Rewrite the listing from the line containing "6h07. The photo follows." through the end, inclusive, with "clock" replaced by "watch" and everything else unchanged. Leave the pictures out of your answer.
** begin Exercise data **
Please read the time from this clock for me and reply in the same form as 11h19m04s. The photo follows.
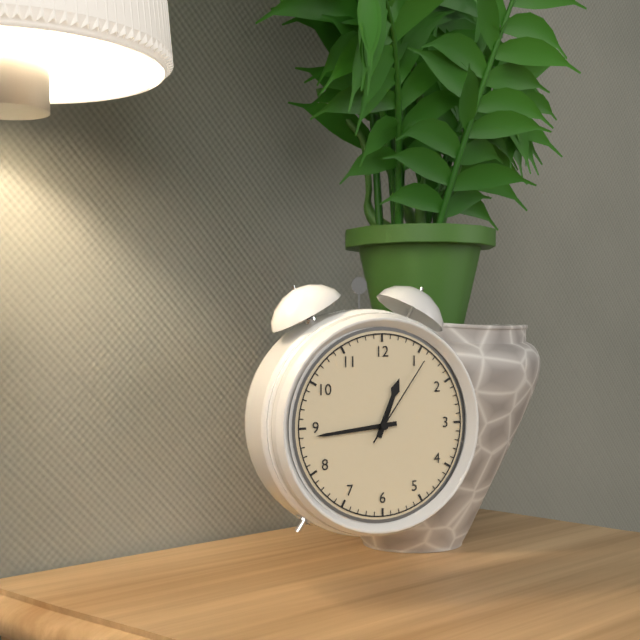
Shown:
12h44m06s
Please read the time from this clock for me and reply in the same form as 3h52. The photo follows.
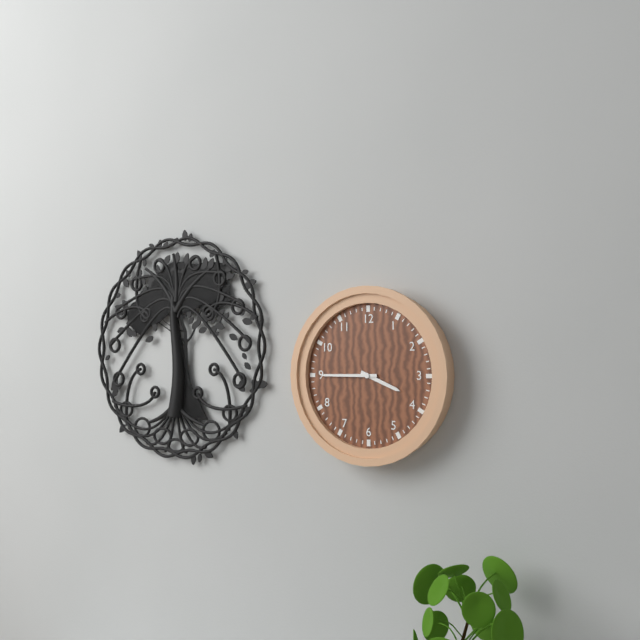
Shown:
3h45
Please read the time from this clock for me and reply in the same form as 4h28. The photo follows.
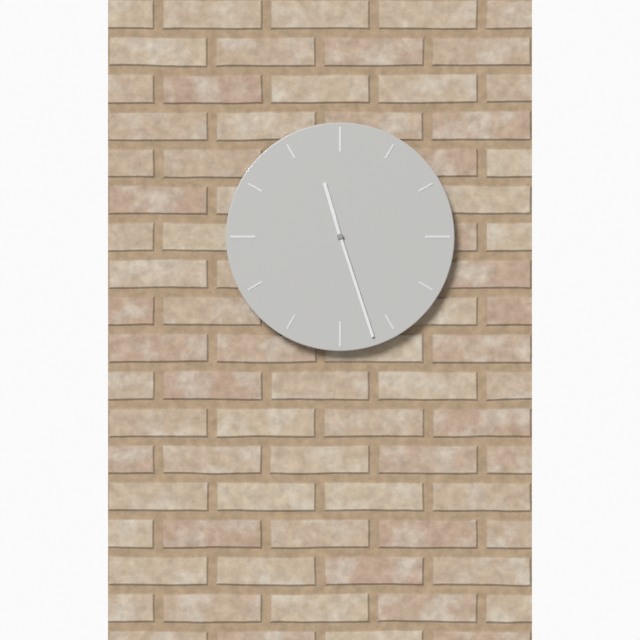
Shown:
11h27
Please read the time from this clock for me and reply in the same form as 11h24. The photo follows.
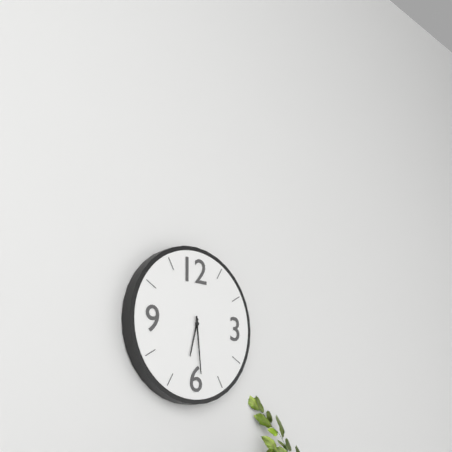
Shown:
6h29
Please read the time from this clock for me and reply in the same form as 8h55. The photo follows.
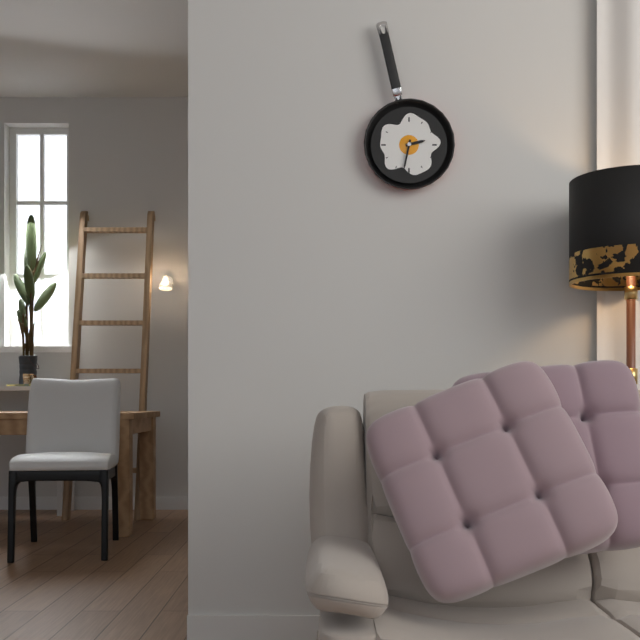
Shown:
2h32
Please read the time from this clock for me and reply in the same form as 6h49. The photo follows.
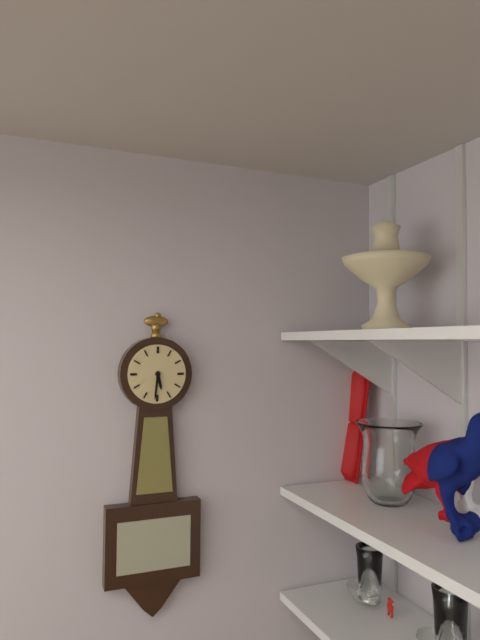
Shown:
5h31
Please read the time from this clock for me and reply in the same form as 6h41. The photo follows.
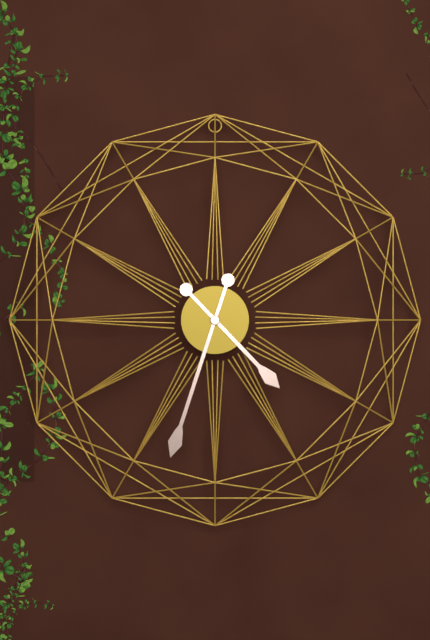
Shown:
4h33
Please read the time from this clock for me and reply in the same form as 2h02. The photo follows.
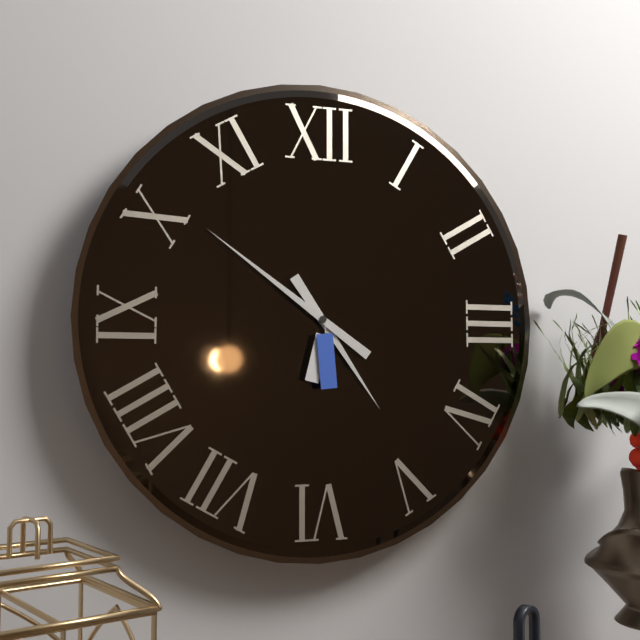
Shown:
4h51
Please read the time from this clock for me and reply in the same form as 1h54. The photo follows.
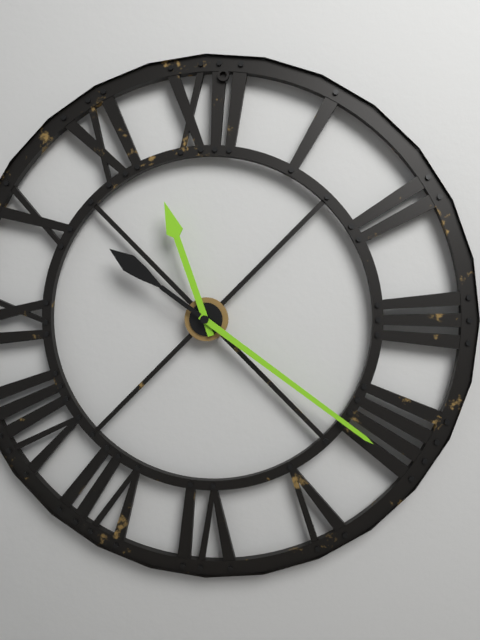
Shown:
11h21
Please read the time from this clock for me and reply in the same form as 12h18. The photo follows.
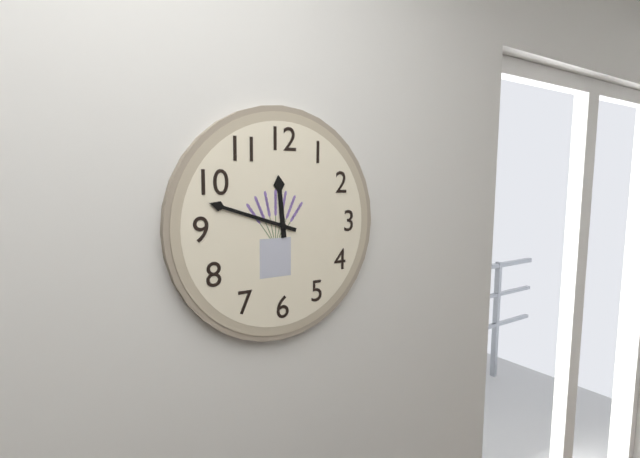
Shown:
11h48
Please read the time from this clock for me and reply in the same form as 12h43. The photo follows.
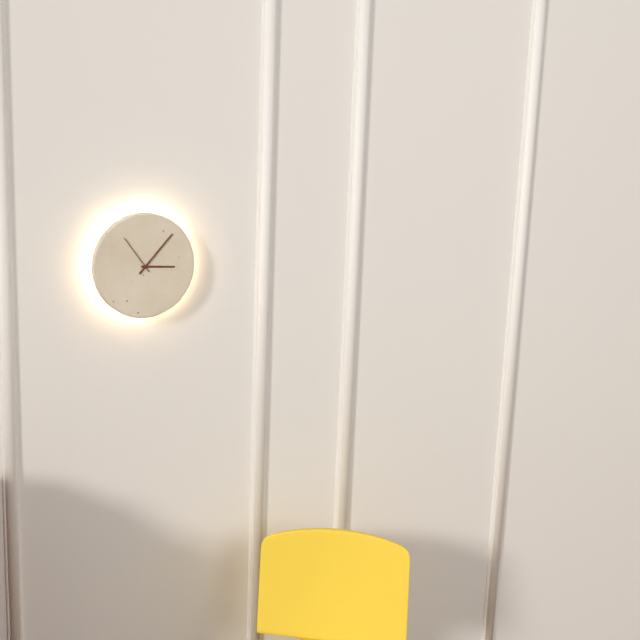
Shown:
3h07
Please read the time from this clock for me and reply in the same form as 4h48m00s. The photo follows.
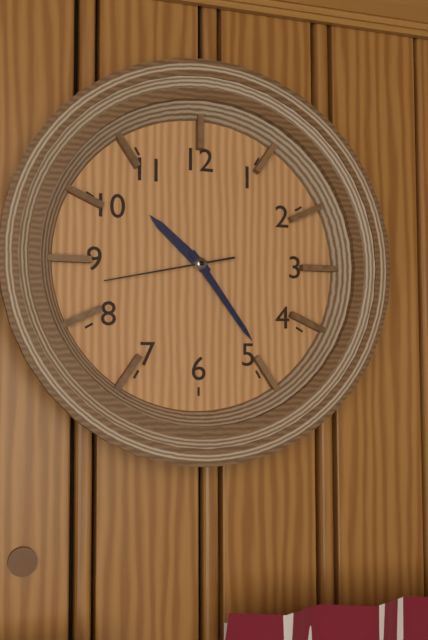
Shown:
10h24m43s
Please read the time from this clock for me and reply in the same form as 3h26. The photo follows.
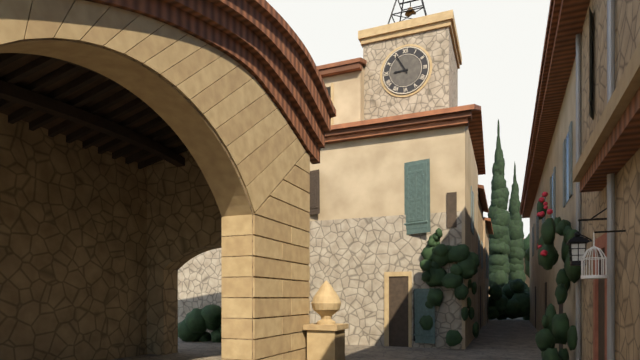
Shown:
8h55
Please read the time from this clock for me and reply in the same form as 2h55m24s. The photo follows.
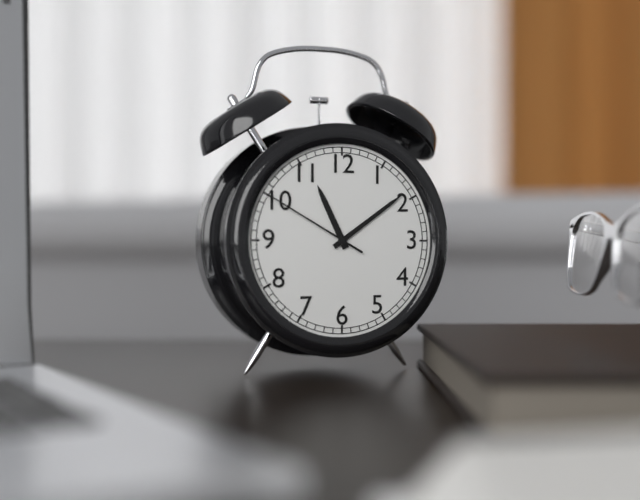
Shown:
11h09m50s
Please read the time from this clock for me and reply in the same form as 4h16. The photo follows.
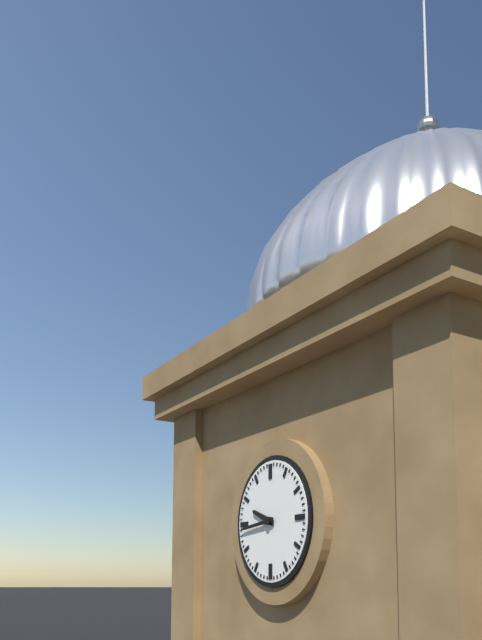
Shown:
9h44
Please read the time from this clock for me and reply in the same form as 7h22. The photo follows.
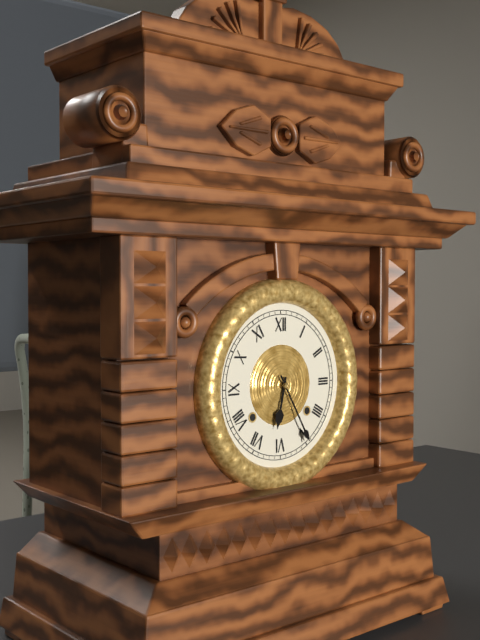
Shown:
6h25
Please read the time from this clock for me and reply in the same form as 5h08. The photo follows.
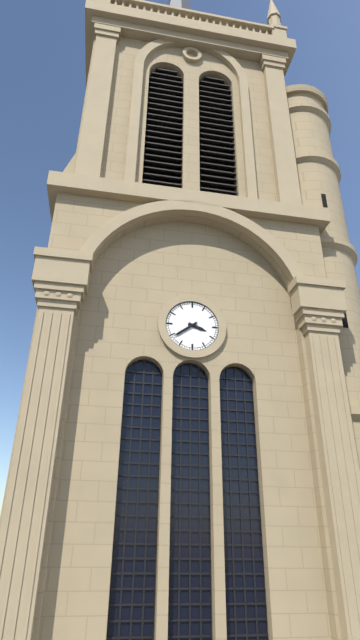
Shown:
3h39
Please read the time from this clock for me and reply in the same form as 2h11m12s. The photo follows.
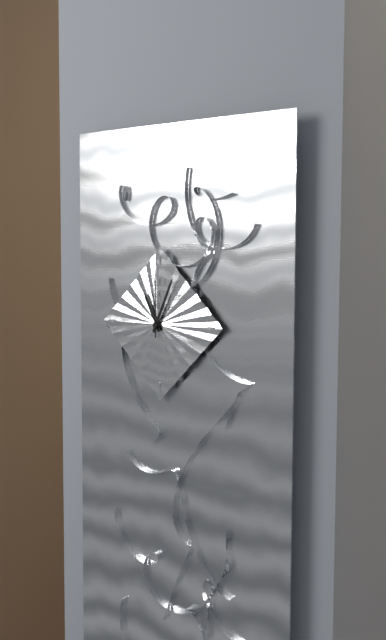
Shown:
11h04m00s
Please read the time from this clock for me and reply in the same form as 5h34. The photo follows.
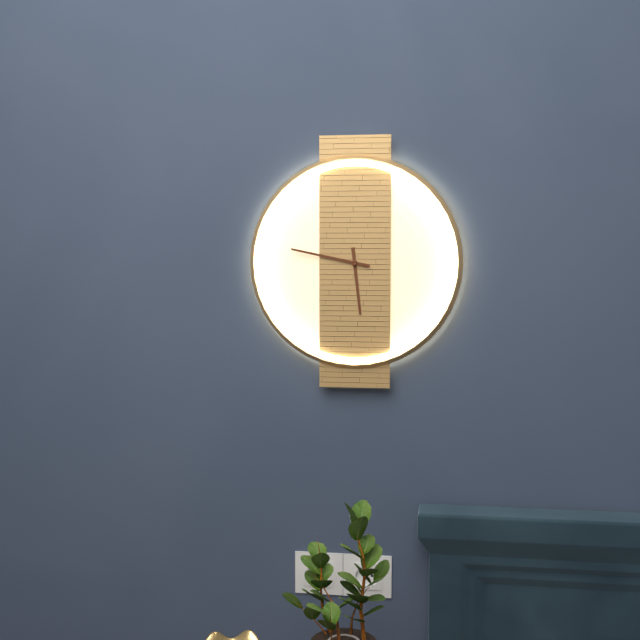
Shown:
5h47
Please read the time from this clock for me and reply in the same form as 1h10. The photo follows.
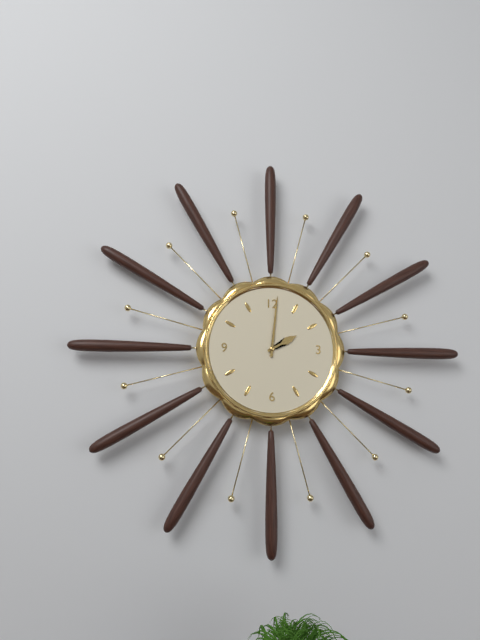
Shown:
2h01
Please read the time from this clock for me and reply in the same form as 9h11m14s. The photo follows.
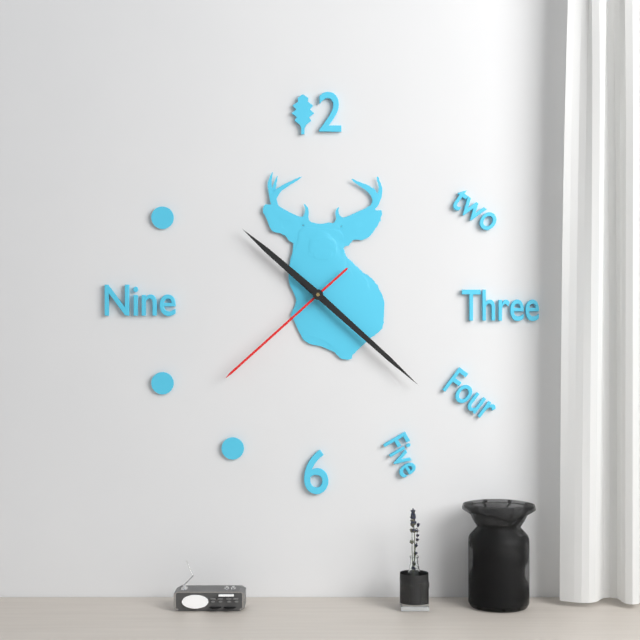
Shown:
10h22m38s
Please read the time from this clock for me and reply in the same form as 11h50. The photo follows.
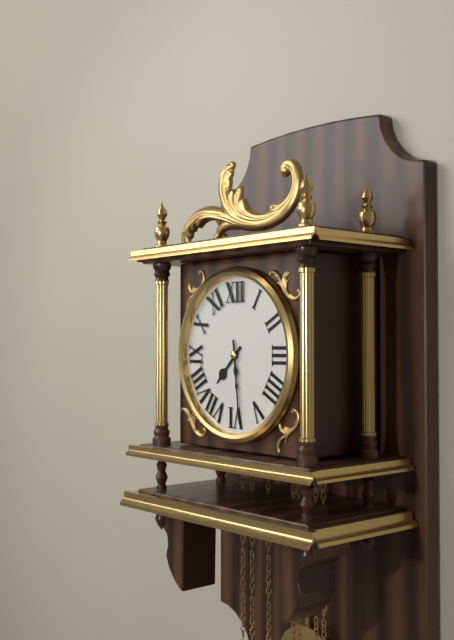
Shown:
7h29
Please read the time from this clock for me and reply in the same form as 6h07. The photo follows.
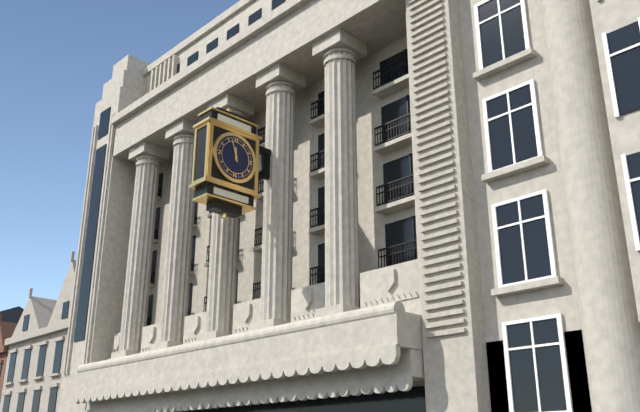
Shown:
11h57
** end Exercise data **
*Full response*.
Please read the time from this watch for me and reply in the same form as 6h07. The photo follows.
Shown:
11h57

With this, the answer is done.